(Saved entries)
Segment Open
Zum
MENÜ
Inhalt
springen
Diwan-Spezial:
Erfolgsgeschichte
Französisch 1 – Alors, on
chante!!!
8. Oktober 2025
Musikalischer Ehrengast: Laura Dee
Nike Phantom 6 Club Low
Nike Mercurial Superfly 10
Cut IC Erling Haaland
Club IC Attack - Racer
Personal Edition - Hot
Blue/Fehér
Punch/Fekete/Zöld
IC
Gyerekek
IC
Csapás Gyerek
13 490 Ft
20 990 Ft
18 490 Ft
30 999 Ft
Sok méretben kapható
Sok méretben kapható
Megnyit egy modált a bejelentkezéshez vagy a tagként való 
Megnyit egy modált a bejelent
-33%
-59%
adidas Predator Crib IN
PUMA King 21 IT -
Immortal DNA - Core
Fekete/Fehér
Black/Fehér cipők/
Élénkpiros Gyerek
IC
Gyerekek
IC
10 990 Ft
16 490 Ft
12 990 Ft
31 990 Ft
Segment Closed
Segment Open
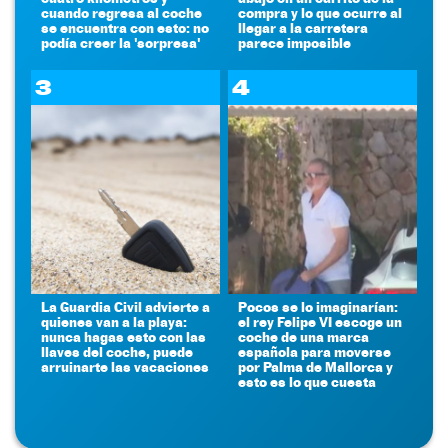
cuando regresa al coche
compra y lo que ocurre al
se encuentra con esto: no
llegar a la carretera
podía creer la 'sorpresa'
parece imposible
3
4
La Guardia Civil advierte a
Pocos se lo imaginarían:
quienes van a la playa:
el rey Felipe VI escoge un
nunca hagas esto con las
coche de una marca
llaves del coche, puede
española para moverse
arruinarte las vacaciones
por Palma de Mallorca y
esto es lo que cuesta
Segment Closed
Segment Open
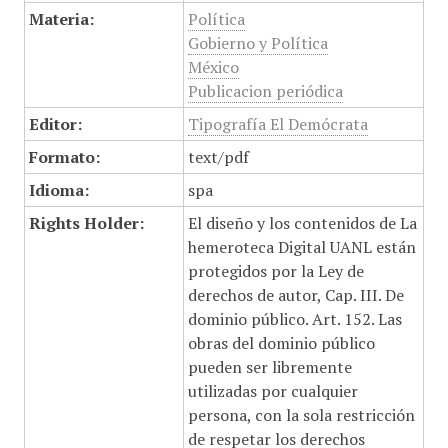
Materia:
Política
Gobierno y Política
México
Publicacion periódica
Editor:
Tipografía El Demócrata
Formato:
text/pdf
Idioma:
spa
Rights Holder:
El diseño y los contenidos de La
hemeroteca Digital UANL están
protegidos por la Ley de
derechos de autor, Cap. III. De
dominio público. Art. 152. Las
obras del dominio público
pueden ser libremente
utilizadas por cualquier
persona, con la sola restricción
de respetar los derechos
Segment Closed
In the entries above, please find the line with "protegidos por la Ley de" and the line with "de respetar los derechos", then write out exactly those two lines and every line between them, and nothing more.

#### Solved problem
protegidos por la Ley de
derechos de autor, Cap. III. De
dominio público. Art. 152. Las
obras del dominio público
pueden ser libremente
utilizadas por cualquier
persona, con la sola restricción
de respetar los derechos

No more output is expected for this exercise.